Reading & setting cookies to log into website

Hi everyone,

I’m trying to log into a website which authenticates via email and password. Here’s the start of the web app and how I successfully read the headers:

  Dim socket1 As New HTTPSocket
  Dim result As String
  ' Request login screen
  Dim ih as InternetHeaders = (socket1.GetHeaders("", 0))

I’m now having difficulty into how I have to give the cookie which is in one of the headers back to the website when I do the POST command to login. I can get the count for my “ih” with “ih.Count” but as it’s not a dictionary I can’t read out the single key/value pairs. Can someone tell me how you have done this part?

It’s my understanding (and please correct me if I’m wrong here) that once I have the cookie I will use SetRequestHeader ( to give the cookie back with the POST command. In the help it’s been written to do it with this line of code:

me.SetRequestHeader("Cookie", Join(Array(cookie1, cookie2 ...), "; "))

I’m having difficulty in between these two pieces of code, how can I get from having the header information in “ih” (which has a dictionary called …Headers in there apparently with 9 entries) and transform it in the right way to use the Join(Array(cookie1, cookie2) which is a construct I don’t understand either, maybe someone can point out to me what lines I’m missing in between.

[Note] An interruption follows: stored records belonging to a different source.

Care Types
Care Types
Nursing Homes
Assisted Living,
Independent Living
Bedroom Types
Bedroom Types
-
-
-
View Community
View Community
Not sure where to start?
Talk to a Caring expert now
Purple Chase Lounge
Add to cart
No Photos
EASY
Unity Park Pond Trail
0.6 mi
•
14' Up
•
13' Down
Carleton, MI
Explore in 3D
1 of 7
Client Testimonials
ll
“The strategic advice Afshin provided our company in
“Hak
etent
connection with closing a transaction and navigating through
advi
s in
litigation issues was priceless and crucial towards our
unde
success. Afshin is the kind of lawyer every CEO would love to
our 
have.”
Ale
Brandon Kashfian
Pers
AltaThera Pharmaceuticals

My code continues with this:

  Dim form As New Dictionary
  form.Value("email") = "my_email"
  form.Value("password") = "my_password"
 result = socket1.Post("", 30) // Synchronous

When I read the “result” then it says “Error 53: Not logged in” which I think is due to the fact that I’m not giving the cookie back with my POST command. Is this how it’s done right with a website that needs authorization? Do I have to give any other headers back to website with the POST command?

I’ve searched the forum and while there are bits and pieces everywhere, there is no forum entry explaining it to a newbie like me in it’s entirety.

Thanks in advance,


There is also the possibility that they only allow the login post to come from their website, in which case no amount of hacking around will allow this. Httpsockets are not the same as a browser.

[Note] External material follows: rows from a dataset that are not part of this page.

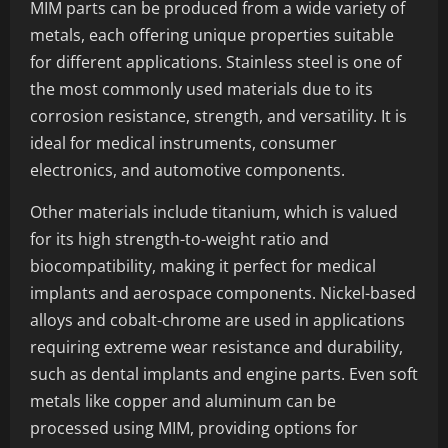
MIM parts can be produced from a wide variety of
metals, each offering unique properties suitable
for different applications. Stainless steel is one of
the most commonly used materials due to its
corrosion resistance, strength, and versatility. It is
ideal for medical instruments, consumer
electronics, and automotive components.
Other materials include titanium, which is valued
for its high strength-to-weight ratio and
biocompatibility, making it perfect for medical
implants and aerospace components. Nickel-based
alloys and cobalt-chrome are used in applications
requiring extreme wear resistance and durability,
such as dental implants and engine parts. Even soft
metals like copper and aluminum can be
processed using MIM, providing options for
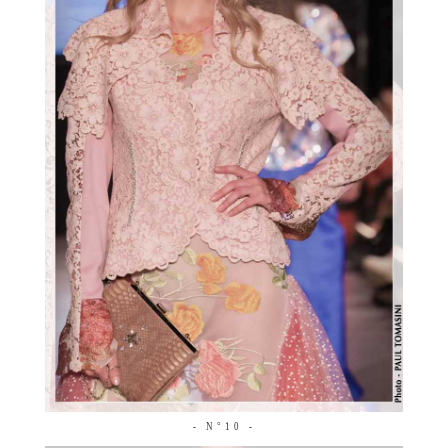
- N°10 -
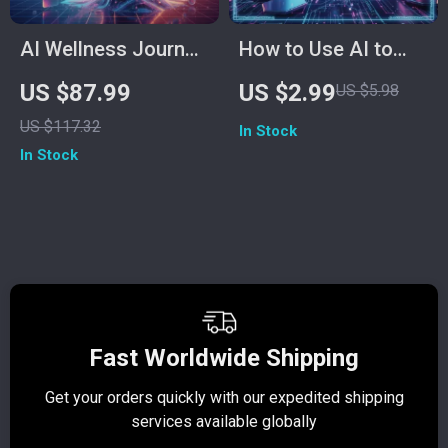
AI Wellness Journal:
How to Use AI to
Harnessing Artificial
Measure Stress
US $87.99
US $2.99
US $5.98
Intelligence to Track
Levels Checklist |
US $117.32
In Stock
Your Health
Digital Wellness &
In Stock
Symptoms | Digital
Mindfulness Guide
Guide for How to
for Tracking
Use AI to Log Health
Emotions,
Symptoms, eBook
Biofeedback &
for Personal Health
Smart Health
Tracking, Symptom
Insights
Logging Planner
Fast Worldwide Shipping
Get your orders quickly with our expedited shipping
S
services available globally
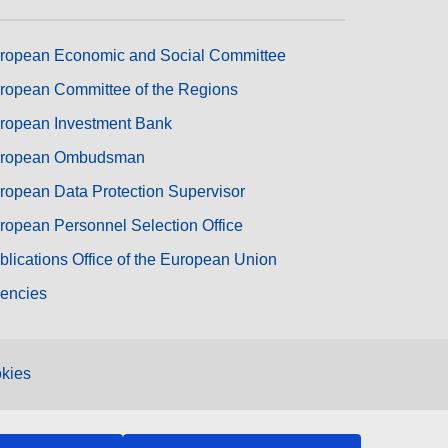
ropean Economic and Social Committee
ropean Committee of the Regions
ropean Investment Bank
ropean Ombudsman
ropean Data Protection Supervisor
ropean Personnel Selection Office
blications Office of the European Union
encies
kies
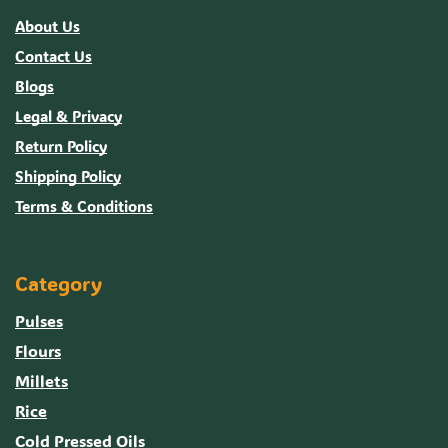
About Us
Contact Us
Blogs
Legal & Privacy
Return Policy
Shipping Policy
Terms & Conditions
Category
Pulses
Flours
Millets
Rice
Cold Pressed Oils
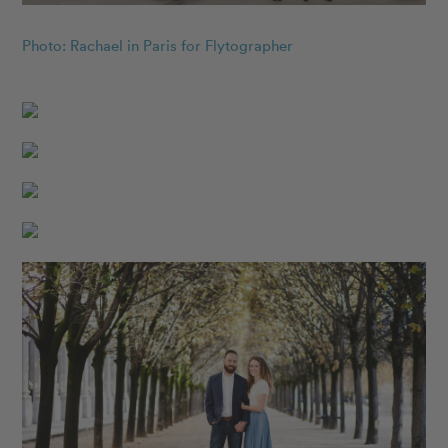
Photo: Rachael in Paris for Flytographer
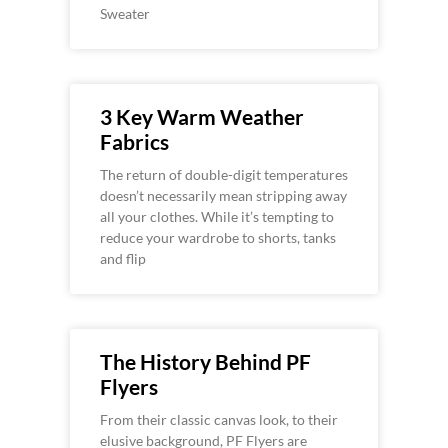
Sweater
3 Key Warm Weather
Fabrics
The return of double-digit temperatures
doesn’t necessarily mean stripping away
all your clothes. While it’s tempting to
reduce your wardrobe to shorts, tanks
and flip
The History Behind PF
Flyers
From their classic canvas look, to their
elusive background, PF Flyers are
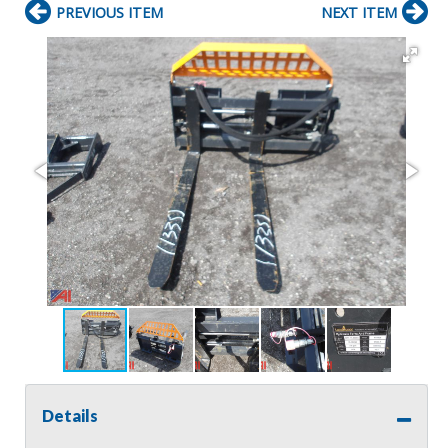
PREVIOUS ITEM
NEXT ITEM
Details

And after that, just add the cookies via SetRequestHeader.

You mean cookies which are added via javascript?

Well, that’s a possibility, but I was thinking that forms are sometimes submitted by JavaScript and fields are added dynamically depending on what the user inputs. Trying to bypass someone’s login screens is generally frowned upon anyway.

You must have misunderstood me, @Greg O’Lone . I don’t want to bypass the login screen, I’m a paying user on this website but I want to automate a couple of tasks and better keep track of the response over time.

I’d consult the host first. For instance, I could write a scrapper that checks to see if I have notifications here since I don’t get email notices and the popup notices here fail usually, but imagine all those requests… now imagine making the tool publicly available…yikes! Now periodic checks may be permitted. The Xojo forum server would be bogged right down… not good. Some hosts/sites autoban users if X-amount of requests are made in a specified amount of time. Or, implement hidden fields to determine if the user is a bot since Javascript won’t fire within an httpsocket. It’s a bruteforce security measure. No problem with Russia, but daily many of my sites are bombarded by such with Russian IPs. We setup an autoban with auto - reporting of the IP to the originating ISP. The bombardments have grown fewer and fewer in number :slight_smile: Whenever accessing materials through unprovided methods, it’s always polite to ask first. Even in that case, they may give your account special privileges (ie turn off bot detection).

Thanks @Ashot Khachatryan , that was exactly the missing piece in between. In the meantime I also found this excellent explanation what is exchanged between website and browser:

I’ve added one line to Ashot’s example:

socket1.SetRequestHeader("Set-Cookie", strCookie)

@Matthew Combatti , thanks for your advice and comment. My actions are those that a user is usually doing. Actually the web app will bring requests down as currently I’ll accidentally do actions again (that I did some weeks or days ago) as there is no way to track which result I already worked on (and they show 1500 matches), so impossible to keep track without a database keeping track.

Best solution would be an API, I hope they will eventually publish one.